Talk to friends and neighbours
- In casual conversation, raising local forestry issues and how it directly affect them are great topics to discuss, but don’t be too intense.
- If the conversation becomes awkward, change the topic. Planting a seed of information, that grows through time is a better option.
- Leave the conversation with “if you would like to know more, please don’t hesitate to ask or check out NS Forest Notes. ”
Give a presentation
- Arrange presentations and speak at local community group meetings, breakfast/supper clubs or municipal council meetings.
- You have a message, on forestry issues, don’t be afraid to share it widely or invite another member of HFC to speak on forestry. Several of them are available to deliver captivating talks with a focus on solutions.
- Look around your community and see what groups are meeting and who may be interested in a talk and a slide presentation on forestry in our province.
- Contact the leader of the group and suggest to them that this is an interesting and relevant topic for their group.
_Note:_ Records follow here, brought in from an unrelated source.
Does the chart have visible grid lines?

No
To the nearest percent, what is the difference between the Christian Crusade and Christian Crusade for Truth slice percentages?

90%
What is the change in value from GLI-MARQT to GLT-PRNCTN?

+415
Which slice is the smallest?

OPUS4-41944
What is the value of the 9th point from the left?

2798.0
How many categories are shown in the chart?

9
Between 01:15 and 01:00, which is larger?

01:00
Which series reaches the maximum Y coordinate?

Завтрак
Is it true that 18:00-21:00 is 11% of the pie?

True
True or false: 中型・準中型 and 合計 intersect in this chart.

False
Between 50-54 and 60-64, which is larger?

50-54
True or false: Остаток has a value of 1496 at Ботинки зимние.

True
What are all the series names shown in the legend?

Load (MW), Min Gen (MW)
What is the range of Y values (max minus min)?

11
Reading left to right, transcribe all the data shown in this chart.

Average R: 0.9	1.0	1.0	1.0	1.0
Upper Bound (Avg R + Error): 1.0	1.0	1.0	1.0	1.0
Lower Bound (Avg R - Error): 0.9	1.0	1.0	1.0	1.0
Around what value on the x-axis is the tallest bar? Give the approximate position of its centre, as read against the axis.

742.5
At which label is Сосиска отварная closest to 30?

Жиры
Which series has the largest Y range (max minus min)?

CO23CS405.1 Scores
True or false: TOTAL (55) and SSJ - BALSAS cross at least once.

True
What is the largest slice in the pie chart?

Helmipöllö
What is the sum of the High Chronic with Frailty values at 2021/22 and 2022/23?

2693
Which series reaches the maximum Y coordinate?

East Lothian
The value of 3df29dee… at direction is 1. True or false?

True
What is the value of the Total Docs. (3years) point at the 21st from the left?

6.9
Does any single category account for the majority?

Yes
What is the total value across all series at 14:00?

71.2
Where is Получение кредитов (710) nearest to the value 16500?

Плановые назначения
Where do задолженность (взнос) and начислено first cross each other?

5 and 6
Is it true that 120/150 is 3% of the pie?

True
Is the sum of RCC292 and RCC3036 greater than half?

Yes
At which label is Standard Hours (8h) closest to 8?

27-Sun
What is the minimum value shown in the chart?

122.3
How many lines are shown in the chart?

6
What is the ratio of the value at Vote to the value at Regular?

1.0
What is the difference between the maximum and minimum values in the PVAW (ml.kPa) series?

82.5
- Tap into the HFC network, for assistance in creating your presentation. Tailor the presentation to the group your are addressing.
- For example every community health board would like to hear about healthy environments, and the de-stressing ability of hiking in old growth forests
- Recreational groups would like to learn how a healthy forest can present many recreational activities.
- Your municipal council will always accept invitations from its citizens to make a short presentation generally 10-15 minutes, but that is plenty of time to get your point across.
- If many citizens give presentations, they will hear the message over and over and over.
- Consider showing portions of the movie “Burned” or other videos (Nina Newington’s, Forest Funeral) or even simple screen grabs of satellite images of forest cover loss.
One book that is would be useful for everyone is Elizabeth May’s “How to save the world in your spare time”.
This publication provides may tips if you can acquire a copy from the library or on-line.